> Teks Bacaan:
▶

Dimas menambahkan, GBSM memperoleh arahan lokasi pada 2004. Izin lokasi dan usaha perkebunan (IUP) pada 2006. “GBSM juga memiliki izin pelepasan kawasan hutan di tahun sama 2006 dan HGU tahun 2008.”
GBSM pada September 2019, pernah ditetapkan sebagai tersangka kebakaran hutan dan lahan oleh polisi. Ketika itu mereka menyanggah tuduhan sebagai pelaku karhutla dengan menyebut api berasal dari luar konsesi perusahaan.
Sedangkan RHS disebut memperoleh arahan lokasi pada 2004, izin lokasi 2007, IUP 2015, pelepasan kawasan hutan 2005, dan HGU 2011. “Ini menarik, IUP 2015, atau mungkin salah ketik dari pendataan. Karena data yang kami miliki data dari Dinas Perkebunan Kalimantan Tengah.”
Adapun arahan lokasi STP terbit pada 2004 dan izin lokasi 2004. MAS, katanya, mendapat arahan lokasi pada 2004 dan 2005, izin lokasi 2005, IUP 2006 dan 2014. “Pelepasan kawasan hutan belum ada. Bisa jadi karena lokasi ada di area penggunaan lain. Sudah memiiki HGU pada 2007-2008.”
Meski begitu, menurut Dimas, empat perusahaan ini tetap dimonitor karena konsesi berada di satu lokasi prioritas untuk restorasi gambut, yaitu Kawasan Hidrologi Gambut Sungai Pukun-Sungai Mentaya dan Sungai Pukun-Sungai Kelua Besar. Di areal KHG itu juga terbakar pada musim kemarau 2015 dan 2019.
“Keinginan kita sebagai CSO (civil society organisation) adalah bagaimana mengevaluasi izin-izin itu. Dari evaluasi itu, ketika berada dalam gambut dalam, diciutkan izin untuk restorasi atau perbaikan gambut.”
Dari hasil kajian ini, katanya, bisa jadi masukan bagi pemerintah untuk bisa mengevaluasi perizinan di Kalteng.
Apa kata perusahaan?
Teuku Kanna, Senior Manager PT Maju Aneka Sawit (MAS), menyangkal temuan Walhi itu. “Sebagai perusahaan yang menjunjung tinggi prinsip keberlanjutan, tuduhan sebagaimana yang disampaikan dalam artikel (siaran pers) Walhi Kalteng itu tidaklah benar,” tulis Kanna, melalui Whatsapp, Kamis (17/12/20).

◀

> Data Hasil Ekstraksi:
▶

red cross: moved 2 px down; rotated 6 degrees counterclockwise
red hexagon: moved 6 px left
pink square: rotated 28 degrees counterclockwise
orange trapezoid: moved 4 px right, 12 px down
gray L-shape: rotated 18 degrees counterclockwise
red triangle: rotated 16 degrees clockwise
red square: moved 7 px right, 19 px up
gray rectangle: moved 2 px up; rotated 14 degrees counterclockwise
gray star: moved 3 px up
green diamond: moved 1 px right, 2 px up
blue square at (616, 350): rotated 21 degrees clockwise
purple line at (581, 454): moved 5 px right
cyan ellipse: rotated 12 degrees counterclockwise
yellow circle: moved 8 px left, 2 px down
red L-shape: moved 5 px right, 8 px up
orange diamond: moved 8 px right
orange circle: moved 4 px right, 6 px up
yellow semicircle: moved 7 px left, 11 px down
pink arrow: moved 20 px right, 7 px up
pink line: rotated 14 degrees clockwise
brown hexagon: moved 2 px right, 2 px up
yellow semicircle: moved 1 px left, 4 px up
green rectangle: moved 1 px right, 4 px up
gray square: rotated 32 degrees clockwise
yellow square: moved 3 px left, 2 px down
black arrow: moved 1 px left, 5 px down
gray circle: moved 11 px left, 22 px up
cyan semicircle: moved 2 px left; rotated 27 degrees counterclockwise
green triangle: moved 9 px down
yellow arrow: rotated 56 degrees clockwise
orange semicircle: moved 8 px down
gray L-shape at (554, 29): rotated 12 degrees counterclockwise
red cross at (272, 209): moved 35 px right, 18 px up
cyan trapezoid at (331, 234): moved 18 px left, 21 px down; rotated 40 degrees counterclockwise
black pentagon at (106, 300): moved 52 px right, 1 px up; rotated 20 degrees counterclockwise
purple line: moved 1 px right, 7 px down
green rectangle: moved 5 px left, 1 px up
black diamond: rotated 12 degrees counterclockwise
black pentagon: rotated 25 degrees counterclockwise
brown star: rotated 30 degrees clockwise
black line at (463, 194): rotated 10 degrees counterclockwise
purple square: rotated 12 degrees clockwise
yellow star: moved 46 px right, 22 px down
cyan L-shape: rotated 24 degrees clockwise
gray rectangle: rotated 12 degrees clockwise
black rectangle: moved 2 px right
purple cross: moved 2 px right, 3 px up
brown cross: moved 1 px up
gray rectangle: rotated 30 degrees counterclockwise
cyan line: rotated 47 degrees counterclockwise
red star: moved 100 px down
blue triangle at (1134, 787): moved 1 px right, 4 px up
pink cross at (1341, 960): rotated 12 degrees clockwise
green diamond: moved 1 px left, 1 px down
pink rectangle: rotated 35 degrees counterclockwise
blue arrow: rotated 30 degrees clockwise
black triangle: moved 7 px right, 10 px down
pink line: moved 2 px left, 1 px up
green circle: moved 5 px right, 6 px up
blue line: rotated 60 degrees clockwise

◀

> Tugas Wajib:
1. Terjemahkan kalimat dari teks bacaan ini ke dalam bahasa Inggris: "Ketika itu mereka menyanggah tuduhan sebagai pelaku karhutla dengan menyebut api berasal dari luar konsesi perusahaan."
2. Tentukan apakah setiap pernyataan berikut sesuai dengan teks bacaan, lalu jawab ya atau tidak disertai kutipan kata-kata teks yang menjadi penentunya.
(a) GBSM memperoleh HGU pada tahun 2008.
(b) RHS memperoleh izin lokasi pada tahun 2004.
(c) MAS sudah memiliki izin pelepasan kawasan hutan.
3. Jawab pertanyaan berikut berdasarkan teks bacaan.
(a) Pada bulan dan tahun berapa GBSM ditetapkan sebagai tersangka kebakaran hutan dan lahan oleh polisi?
(b) Apa jabatan Teuku Kanna?
(c) Pada musim kemarau tahun berapa saja areal KHG itu terbakar?

> Pembahasan Jawaban:
1. At that time they denied the accusation of being perpetrators of forest and land fires, saying the fire came from outside the company's concession.

2.
(a) Ya: "HGU tahun 2008."
(b) Tidak: "izin lokasi 2007"
(c) Tidak: "Pelepasan kawasan hutan belum ada."

3.
(a) September 2019.
(b) Senior Manager PT Maju Aneka Sawit (MAS).
(c) 2015 dan 2019.